As a zealous autograph-hunter I immediately slipped pen and paper into his hand. After a thoughtful pause he put down: And in Allah should the Believers put their trust= xiv; 12-and signed ‘Sir Rahim Bakhsh’.

Little did I realise then that Chawinda one day would have to live up to this great motto, for only a few furlongs from where these words were written a treacherous and titanic force was to clash with a people who, though less in number and lighter in arms, where determined not to yield an inch of their sacred land.

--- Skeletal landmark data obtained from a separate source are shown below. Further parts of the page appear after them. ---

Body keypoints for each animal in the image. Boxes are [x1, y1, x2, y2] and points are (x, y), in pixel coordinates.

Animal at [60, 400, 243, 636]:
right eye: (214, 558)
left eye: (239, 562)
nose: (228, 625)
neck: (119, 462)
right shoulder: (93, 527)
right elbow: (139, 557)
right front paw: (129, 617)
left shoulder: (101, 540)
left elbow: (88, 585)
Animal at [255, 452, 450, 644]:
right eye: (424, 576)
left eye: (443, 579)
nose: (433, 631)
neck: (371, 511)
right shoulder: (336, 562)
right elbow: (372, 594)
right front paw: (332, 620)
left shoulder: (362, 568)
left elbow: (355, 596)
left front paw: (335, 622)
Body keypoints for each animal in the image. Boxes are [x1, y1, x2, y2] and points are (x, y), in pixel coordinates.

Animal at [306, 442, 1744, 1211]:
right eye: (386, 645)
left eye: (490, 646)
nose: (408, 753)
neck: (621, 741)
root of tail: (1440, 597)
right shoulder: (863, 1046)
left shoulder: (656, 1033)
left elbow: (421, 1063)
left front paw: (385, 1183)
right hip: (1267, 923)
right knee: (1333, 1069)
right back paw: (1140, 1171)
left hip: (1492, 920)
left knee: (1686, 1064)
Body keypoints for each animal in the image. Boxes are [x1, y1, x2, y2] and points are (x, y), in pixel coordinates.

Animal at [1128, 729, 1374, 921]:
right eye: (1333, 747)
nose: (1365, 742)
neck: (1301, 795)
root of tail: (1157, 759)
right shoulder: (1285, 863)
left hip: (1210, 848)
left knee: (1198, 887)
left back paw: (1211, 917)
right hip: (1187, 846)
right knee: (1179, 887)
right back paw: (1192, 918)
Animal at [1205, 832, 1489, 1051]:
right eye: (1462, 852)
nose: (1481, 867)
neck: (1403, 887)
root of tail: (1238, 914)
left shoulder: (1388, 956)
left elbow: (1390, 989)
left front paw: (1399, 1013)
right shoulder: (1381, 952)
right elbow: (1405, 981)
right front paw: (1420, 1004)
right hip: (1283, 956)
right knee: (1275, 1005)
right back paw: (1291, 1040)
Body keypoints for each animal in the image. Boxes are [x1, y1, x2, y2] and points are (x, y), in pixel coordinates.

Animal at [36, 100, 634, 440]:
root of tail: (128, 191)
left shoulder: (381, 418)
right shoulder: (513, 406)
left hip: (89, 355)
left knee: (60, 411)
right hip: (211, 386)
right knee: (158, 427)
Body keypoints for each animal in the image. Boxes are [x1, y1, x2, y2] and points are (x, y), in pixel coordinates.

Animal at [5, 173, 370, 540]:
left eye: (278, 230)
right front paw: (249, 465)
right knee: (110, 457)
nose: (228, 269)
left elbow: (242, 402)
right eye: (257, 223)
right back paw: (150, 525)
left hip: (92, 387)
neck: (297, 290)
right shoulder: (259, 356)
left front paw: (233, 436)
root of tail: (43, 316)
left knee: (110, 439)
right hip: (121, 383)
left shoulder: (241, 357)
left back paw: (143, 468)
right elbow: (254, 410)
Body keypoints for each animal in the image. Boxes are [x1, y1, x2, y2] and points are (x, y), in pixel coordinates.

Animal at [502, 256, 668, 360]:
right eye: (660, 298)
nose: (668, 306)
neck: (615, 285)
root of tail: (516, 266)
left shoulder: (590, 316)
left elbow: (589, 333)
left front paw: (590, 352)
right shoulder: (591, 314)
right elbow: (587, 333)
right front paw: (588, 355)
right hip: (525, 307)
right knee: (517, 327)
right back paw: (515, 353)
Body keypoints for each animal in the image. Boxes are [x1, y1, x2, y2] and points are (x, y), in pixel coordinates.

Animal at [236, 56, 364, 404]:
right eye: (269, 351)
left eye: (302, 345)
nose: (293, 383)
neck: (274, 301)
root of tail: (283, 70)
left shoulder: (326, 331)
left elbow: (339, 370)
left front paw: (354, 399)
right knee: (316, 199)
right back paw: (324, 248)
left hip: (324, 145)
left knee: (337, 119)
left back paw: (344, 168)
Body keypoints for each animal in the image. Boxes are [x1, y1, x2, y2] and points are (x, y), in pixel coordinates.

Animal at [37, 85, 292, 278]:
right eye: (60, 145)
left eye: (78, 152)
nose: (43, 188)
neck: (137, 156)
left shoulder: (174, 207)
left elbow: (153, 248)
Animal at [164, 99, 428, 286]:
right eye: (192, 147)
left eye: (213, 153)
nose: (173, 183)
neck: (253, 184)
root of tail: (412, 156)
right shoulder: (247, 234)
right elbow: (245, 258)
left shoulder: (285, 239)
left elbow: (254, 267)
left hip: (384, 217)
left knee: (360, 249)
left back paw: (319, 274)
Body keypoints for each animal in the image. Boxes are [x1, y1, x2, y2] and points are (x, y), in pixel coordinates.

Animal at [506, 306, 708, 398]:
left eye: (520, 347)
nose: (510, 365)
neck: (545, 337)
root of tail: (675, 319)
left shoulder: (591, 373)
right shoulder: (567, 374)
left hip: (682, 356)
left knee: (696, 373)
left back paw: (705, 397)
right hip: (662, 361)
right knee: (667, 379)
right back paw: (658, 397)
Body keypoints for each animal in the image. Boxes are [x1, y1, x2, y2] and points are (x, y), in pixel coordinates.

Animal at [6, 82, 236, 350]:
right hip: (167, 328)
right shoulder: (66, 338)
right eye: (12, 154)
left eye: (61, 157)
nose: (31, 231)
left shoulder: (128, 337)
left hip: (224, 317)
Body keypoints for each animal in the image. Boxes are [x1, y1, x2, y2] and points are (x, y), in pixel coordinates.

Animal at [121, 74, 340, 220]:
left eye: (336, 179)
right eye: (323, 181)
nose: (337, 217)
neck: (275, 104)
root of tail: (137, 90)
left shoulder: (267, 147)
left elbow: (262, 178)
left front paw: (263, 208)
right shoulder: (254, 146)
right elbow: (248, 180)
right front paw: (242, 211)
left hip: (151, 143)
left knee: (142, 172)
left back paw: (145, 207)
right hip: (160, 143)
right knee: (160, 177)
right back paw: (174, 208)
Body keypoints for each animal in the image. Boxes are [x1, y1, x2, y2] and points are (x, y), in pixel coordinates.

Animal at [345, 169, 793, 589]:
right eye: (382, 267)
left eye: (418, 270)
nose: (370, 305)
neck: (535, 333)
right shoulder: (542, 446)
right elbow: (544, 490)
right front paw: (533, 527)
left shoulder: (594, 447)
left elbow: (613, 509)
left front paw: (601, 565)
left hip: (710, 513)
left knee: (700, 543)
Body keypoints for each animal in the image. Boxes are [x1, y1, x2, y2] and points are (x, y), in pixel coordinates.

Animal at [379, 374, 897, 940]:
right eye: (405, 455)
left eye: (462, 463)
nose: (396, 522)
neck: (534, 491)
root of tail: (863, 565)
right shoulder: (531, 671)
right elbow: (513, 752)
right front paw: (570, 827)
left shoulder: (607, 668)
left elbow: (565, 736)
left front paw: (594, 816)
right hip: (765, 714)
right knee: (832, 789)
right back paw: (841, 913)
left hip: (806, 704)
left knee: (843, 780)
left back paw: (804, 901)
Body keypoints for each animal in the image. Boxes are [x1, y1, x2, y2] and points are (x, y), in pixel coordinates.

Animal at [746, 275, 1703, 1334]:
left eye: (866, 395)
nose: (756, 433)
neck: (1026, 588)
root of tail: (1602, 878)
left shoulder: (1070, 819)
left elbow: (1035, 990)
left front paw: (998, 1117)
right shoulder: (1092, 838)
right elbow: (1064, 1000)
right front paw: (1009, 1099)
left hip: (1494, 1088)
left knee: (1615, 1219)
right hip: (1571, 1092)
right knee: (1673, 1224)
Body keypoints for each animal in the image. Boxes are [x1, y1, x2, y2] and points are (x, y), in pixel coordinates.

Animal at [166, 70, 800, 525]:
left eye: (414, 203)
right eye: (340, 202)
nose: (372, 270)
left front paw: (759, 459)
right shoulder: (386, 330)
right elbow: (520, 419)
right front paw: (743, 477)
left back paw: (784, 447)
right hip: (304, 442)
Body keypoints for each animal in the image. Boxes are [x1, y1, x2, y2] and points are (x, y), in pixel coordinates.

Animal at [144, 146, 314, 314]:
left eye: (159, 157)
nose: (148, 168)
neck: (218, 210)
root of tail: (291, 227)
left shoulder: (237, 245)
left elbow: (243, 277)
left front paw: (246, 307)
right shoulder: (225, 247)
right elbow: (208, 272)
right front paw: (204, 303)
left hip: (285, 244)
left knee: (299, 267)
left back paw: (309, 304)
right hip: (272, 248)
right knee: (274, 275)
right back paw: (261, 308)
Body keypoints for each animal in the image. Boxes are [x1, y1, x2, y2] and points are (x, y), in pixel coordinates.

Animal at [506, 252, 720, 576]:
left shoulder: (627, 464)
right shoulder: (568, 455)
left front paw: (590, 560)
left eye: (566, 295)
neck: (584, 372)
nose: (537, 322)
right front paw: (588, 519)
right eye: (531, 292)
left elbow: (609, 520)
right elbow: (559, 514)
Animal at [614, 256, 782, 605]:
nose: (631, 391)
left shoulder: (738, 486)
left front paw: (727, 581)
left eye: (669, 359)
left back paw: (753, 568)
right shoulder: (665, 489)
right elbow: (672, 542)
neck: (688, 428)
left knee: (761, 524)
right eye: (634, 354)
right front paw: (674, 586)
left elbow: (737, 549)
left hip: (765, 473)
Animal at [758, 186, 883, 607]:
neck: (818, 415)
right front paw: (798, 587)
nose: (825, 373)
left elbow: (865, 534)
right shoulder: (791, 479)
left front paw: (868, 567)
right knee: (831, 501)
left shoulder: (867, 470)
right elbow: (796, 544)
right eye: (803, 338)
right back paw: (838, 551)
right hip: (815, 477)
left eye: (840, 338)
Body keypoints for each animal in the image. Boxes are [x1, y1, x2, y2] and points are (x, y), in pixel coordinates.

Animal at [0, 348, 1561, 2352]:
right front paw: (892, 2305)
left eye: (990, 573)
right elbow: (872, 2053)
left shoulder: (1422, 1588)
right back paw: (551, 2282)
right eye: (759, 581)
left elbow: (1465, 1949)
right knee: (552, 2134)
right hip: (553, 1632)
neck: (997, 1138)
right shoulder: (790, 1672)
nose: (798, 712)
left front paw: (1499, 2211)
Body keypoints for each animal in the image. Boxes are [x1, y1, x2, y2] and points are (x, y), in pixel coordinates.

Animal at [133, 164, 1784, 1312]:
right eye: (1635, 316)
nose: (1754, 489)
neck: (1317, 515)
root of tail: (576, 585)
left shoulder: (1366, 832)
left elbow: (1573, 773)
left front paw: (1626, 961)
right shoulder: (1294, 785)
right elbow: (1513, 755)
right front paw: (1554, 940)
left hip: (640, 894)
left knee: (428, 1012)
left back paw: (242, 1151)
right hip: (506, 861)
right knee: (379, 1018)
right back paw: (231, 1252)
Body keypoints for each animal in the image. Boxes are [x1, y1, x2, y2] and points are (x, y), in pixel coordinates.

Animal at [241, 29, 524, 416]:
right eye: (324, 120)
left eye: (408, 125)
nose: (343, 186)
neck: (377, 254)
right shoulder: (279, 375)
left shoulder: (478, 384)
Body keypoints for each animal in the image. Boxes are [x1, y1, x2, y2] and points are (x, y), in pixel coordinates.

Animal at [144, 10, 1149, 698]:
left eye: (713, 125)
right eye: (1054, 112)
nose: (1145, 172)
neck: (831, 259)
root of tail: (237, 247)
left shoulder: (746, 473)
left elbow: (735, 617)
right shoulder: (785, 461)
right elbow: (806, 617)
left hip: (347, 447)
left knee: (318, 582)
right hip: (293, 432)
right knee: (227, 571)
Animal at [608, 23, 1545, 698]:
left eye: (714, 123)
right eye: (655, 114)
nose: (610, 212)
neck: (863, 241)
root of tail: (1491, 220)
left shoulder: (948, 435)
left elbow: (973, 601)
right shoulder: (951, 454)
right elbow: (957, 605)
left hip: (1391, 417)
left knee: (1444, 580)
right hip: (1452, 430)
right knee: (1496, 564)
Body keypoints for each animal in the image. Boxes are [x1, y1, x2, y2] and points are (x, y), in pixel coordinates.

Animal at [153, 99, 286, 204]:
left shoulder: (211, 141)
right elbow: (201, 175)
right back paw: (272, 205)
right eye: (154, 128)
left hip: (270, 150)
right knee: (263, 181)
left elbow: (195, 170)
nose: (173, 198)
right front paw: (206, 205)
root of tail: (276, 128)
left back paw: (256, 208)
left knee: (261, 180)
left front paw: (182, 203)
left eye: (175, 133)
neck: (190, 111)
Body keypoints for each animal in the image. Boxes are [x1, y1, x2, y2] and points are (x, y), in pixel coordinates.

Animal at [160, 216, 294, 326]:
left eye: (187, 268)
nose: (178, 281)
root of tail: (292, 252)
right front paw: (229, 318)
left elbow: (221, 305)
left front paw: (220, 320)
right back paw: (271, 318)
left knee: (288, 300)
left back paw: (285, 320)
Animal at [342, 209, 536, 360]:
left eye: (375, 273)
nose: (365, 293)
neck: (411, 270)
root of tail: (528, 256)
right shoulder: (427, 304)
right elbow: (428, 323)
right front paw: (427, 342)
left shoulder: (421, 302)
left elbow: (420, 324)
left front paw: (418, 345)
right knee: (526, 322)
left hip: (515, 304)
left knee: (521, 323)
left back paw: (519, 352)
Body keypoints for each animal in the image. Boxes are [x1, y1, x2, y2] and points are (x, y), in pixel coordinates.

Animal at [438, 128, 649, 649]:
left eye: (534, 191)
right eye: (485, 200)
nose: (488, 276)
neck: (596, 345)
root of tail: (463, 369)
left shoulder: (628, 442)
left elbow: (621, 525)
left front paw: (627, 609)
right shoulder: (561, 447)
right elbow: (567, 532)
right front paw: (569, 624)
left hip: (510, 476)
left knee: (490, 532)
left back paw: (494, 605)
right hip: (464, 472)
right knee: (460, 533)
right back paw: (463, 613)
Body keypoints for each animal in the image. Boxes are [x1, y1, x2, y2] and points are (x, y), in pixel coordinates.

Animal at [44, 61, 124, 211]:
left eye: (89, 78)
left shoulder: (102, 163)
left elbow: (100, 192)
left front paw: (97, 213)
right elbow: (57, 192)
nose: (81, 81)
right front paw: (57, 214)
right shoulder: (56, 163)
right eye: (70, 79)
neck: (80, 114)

The dusty road leading to Badiana, along which had rolled down over the ages rickety village vehicles would turn into a vital artery of war and the mounds where gleeful bunches of children played down the generations far deep into moon-lit nights would come to serve as vantage points for complex military operations.

Standing alongside the mosque, where a dozen helmeted soldiers offered one of the sublimest prayers during the war, I heard, 58 years ago, Maulana Zafar Ali Khan telling the Muslims of Chawinda how the ravines and valleys of the Danube once reverberated to the clatter of Muslim cavalries.

The speaker and his enchanted audience didn’t know that Chawinda, too, was destined to become one day a battlefield as proud as those of Hungary and Austria. Chawinda, in fact, stands now among the galaxy of Yermuk, Panipat and Gallipoli.

How valiantly Lahore, Chawinda- and particularly Sialkot-stood up to the Indian aggression was evident from the telegram which our friend Abdul Akhyar sent from Karachi to Mr Majid: 'I wish I were born in Sialkot."